### Table of Contents

**VLFeat** implements the randomized kd-tree forest from
FLANN.
This enables fast medium and large scale nearest neighbor queries
among high dimensional data points (such as those produced by SIFT).

# Introduction

A kd-tree is a data structure used to quickly solve nearest-neighbor queries. Consider a set of 2D points uniformly distributed in the unit square:

```
X = rand(2, 100) ;
```

A kd-tree is generated by using the `vl_kdtreebuild`

function:

```
kdtree = vl_kdtreebuild(X) ;
```

The returned `kdtree`

indexes the set of
points `X`

. Given a query point `Q`

, the
function `vl_kdtreequery`

returns its nearest neighbor
in `X`

:

```
Q = rand(2, 1) ;
[index, distance] = vl_kdtreequery(kdforest, X, Q) ;
```

Here `index`

stores the index of the column
of `X`

that is closest to the point `Q`

.
`distance`

is the squared euclidean distance between `X(index),Q`

.

A kd-tree is a hierarchal structure built by partitioning the data
recursively along the dimension of maximum variance.
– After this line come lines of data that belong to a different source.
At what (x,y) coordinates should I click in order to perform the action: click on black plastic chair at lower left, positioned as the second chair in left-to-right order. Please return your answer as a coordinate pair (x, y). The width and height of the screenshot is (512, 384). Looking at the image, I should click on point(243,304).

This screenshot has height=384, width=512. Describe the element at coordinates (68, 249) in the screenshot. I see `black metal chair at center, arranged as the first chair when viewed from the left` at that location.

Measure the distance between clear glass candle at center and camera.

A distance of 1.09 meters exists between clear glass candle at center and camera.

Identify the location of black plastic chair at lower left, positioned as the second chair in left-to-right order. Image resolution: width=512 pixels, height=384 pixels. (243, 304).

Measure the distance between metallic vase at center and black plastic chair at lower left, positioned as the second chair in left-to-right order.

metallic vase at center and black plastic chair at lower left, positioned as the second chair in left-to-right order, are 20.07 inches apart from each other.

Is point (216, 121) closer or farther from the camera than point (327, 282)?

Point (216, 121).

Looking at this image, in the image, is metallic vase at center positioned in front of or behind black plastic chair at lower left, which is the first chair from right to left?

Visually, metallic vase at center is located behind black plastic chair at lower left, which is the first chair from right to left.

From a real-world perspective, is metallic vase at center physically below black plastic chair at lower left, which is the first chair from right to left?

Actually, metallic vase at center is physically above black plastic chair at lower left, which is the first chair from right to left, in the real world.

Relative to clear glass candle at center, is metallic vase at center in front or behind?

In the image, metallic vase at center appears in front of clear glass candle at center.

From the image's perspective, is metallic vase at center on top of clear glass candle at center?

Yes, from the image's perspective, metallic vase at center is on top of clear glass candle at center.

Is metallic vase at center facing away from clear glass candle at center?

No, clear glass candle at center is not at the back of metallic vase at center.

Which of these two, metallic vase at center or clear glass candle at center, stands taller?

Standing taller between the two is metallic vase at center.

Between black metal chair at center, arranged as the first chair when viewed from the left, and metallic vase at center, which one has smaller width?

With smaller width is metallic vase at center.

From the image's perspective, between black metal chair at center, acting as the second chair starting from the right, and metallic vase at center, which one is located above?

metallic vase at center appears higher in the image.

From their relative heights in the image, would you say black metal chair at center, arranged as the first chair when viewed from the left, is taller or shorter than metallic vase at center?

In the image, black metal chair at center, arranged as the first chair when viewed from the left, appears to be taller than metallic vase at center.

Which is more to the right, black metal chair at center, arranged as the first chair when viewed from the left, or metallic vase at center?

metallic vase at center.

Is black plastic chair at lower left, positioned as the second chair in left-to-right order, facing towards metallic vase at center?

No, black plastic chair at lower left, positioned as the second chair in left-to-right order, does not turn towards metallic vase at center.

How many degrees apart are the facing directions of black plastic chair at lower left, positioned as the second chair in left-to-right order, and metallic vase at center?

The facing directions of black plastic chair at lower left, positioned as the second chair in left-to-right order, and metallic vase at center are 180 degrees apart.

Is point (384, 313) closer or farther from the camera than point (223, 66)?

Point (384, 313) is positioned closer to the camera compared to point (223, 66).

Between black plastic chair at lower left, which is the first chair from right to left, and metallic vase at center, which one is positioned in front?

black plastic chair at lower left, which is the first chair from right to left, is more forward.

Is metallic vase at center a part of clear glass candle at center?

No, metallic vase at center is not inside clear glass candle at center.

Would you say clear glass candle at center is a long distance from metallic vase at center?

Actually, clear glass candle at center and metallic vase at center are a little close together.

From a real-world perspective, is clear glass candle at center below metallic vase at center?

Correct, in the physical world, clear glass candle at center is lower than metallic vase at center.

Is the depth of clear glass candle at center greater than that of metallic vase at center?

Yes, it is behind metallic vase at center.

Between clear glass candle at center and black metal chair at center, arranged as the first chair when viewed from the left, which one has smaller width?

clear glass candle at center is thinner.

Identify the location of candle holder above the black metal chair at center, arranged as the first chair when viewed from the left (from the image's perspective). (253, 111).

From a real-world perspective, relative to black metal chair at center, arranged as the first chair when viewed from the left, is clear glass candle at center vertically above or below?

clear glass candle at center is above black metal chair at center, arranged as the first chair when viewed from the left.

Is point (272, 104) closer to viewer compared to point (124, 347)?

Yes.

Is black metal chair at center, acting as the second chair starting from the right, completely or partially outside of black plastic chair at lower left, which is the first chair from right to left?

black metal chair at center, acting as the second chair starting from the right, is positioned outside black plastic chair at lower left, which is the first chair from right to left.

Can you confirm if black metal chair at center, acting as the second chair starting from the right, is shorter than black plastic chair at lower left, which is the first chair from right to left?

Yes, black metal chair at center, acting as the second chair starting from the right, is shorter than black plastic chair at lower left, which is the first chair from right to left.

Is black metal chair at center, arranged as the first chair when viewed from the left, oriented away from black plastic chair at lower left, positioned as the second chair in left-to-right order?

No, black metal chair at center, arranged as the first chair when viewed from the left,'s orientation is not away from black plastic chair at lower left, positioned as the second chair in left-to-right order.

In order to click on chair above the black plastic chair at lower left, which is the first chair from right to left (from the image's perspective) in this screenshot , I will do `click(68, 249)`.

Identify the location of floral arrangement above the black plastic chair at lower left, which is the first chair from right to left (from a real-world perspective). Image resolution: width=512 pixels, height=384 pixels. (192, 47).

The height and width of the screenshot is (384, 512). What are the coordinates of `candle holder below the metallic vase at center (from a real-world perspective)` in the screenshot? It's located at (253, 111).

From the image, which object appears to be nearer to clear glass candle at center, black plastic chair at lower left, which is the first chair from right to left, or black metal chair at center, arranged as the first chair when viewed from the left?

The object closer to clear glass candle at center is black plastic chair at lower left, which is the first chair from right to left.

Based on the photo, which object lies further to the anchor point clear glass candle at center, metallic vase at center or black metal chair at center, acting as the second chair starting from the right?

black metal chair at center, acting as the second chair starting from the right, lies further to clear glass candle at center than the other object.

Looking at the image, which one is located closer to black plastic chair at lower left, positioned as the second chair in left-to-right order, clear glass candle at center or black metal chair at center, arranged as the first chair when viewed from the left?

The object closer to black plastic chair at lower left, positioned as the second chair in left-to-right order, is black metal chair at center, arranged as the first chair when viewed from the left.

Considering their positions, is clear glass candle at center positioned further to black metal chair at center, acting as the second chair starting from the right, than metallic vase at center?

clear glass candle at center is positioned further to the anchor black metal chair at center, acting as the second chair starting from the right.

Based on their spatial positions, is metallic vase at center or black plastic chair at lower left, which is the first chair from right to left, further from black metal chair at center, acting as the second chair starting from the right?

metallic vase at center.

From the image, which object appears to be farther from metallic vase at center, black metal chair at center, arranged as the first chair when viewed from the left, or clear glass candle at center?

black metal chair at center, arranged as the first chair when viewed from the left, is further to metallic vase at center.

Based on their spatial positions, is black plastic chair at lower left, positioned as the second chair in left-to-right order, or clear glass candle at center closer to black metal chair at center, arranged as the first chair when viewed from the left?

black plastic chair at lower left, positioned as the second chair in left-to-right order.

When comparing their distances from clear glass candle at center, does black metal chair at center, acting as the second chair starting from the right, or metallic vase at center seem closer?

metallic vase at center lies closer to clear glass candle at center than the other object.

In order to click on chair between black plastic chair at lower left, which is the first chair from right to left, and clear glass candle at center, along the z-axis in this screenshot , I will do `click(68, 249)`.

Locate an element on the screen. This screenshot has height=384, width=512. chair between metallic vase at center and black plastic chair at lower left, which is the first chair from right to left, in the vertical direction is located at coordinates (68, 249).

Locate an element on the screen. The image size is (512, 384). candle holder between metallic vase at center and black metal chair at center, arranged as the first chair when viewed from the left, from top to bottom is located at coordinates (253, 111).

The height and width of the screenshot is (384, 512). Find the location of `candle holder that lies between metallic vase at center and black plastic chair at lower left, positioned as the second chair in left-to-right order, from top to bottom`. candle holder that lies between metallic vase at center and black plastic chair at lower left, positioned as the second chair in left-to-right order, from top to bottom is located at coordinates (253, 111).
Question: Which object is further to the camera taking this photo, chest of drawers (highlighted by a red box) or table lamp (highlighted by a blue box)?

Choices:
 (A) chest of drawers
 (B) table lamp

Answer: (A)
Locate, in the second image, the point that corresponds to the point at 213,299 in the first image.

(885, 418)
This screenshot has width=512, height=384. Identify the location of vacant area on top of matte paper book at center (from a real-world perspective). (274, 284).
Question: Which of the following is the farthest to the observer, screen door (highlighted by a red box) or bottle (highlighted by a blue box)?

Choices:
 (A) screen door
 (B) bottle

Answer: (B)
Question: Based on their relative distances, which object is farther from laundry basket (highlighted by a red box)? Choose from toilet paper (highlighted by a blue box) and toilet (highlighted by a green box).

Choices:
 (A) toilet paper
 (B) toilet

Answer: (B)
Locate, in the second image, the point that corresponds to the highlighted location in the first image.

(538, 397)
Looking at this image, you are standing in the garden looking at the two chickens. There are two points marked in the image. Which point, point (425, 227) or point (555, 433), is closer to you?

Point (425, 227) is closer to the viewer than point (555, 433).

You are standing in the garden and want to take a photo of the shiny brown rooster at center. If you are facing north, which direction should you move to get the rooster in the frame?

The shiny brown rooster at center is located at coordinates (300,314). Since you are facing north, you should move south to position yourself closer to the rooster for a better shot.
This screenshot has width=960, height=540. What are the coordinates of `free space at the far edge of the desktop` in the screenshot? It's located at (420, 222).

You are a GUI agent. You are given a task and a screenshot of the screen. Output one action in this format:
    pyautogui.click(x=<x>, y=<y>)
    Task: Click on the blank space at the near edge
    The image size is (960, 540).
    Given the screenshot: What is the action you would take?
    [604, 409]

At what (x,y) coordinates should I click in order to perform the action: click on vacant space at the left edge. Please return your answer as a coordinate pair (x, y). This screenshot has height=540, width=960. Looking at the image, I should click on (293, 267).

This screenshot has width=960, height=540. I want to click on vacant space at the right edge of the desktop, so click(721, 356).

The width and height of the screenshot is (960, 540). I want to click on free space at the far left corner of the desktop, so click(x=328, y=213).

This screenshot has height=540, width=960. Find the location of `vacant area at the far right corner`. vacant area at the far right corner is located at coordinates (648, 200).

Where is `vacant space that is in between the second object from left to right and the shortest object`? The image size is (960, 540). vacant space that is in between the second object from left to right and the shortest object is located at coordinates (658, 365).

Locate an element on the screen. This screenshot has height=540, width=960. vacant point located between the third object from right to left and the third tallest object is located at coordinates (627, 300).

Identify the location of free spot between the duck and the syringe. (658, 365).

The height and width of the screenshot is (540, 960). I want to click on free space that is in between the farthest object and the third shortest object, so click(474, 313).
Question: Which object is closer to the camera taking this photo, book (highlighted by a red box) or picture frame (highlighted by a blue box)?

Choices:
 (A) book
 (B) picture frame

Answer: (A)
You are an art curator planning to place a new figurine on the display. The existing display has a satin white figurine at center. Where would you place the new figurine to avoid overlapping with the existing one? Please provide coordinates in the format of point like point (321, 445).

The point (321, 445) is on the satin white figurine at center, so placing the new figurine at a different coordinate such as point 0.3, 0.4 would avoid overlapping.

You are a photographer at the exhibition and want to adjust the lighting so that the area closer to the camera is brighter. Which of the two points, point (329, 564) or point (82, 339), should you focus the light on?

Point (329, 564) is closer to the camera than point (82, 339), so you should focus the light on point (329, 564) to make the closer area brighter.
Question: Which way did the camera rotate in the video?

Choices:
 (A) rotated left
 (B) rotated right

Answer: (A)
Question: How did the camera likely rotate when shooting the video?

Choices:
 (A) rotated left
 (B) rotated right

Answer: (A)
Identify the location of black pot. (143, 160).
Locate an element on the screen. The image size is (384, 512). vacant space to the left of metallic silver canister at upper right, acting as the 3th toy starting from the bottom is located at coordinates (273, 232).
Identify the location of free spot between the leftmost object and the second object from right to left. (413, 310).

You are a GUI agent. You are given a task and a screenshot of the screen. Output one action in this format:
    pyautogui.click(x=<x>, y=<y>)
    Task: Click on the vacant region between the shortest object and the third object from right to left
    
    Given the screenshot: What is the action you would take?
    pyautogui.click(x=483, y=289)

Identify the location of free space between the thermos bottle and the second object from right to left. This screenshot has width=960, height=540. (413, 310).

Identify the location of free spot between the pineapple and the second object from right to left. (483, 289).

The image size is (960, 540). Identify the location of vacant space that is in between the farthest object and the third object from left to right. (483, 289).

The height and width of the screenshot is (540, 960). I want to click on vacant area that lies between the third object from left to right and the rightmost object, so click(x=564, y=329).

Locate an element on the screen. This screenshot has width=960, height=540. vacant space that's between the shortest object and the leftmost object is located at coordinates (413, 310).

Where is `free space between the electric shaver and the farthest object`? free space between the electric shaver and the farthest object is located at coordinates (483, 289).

At
each iteration the variance of each column is computed and the data is
split into two parts on the column with maximum variance. The
splitting threshold can be selected to be the mean or the median (use
the `ThresholdMethod`

option of
`vl_kdtreebuild`

).

# Querying

`vl_kdtreequery`

uses a best-bin first search
heuristic. This is a branch-and-bound technique that maintains an
estimate of the smallest distance from the query point to any of the
data points down all of the open paths.

`vl_kdtreequery`

supports two important operations:
*approximate nearest-neighbor search* and *k-nearest
neighbor search*. The latter can be used to return the
*k* nearest neighbors to a given query point `Q`

.
For instance:

```
[index, distance] = vl_kdtreequery(kdtree, X, Q, 'NumNeighbors', 10) ;
```

returns the closest 10 neighbors to `Q`

in `X`

and their distances, stored along the columns of
`index`

and `distance`

.

The `MaxComparisons`

option is used to run an ANN query.
The parameter specifies how many paths in the best-bin-first search of
the kd-tree can be checked before giving up and returning the closest
point encountered so far. For instance:

```
[index, distance] = vl_kdtreequery(kdtree, X, Q, 'NumNeighbors', 10, 'MaxComparisons', 15) ;
```

does not compare any point in `Q`

with more than 15
points in `X`

.

# Randomized kd-tree forests

VLFeat supports constructing randomized *forests* of
kd-trees to improve the effectiveness of the representation in high
dimensions. The parameter `NumTrees`

of
`vl_kdtreebuild`

specifies how many trees to use in
constructing the forest. Each tree is constructed independently.
Instead of always splitting on the maximally variant dimension, each
tree chooses randomly among the top five most variant dimensions at
each level. When querying, `vl_kdtreequery`

runs
best-bin-first across all the trees in parallel. For instance

```
kdtree = vl_kdtreebuild(X, 'NumTrees', 4) ;
[index, distance] = vl_kdtreequery(kdtree, X, Q) ;
```

constructs four trees and queries them.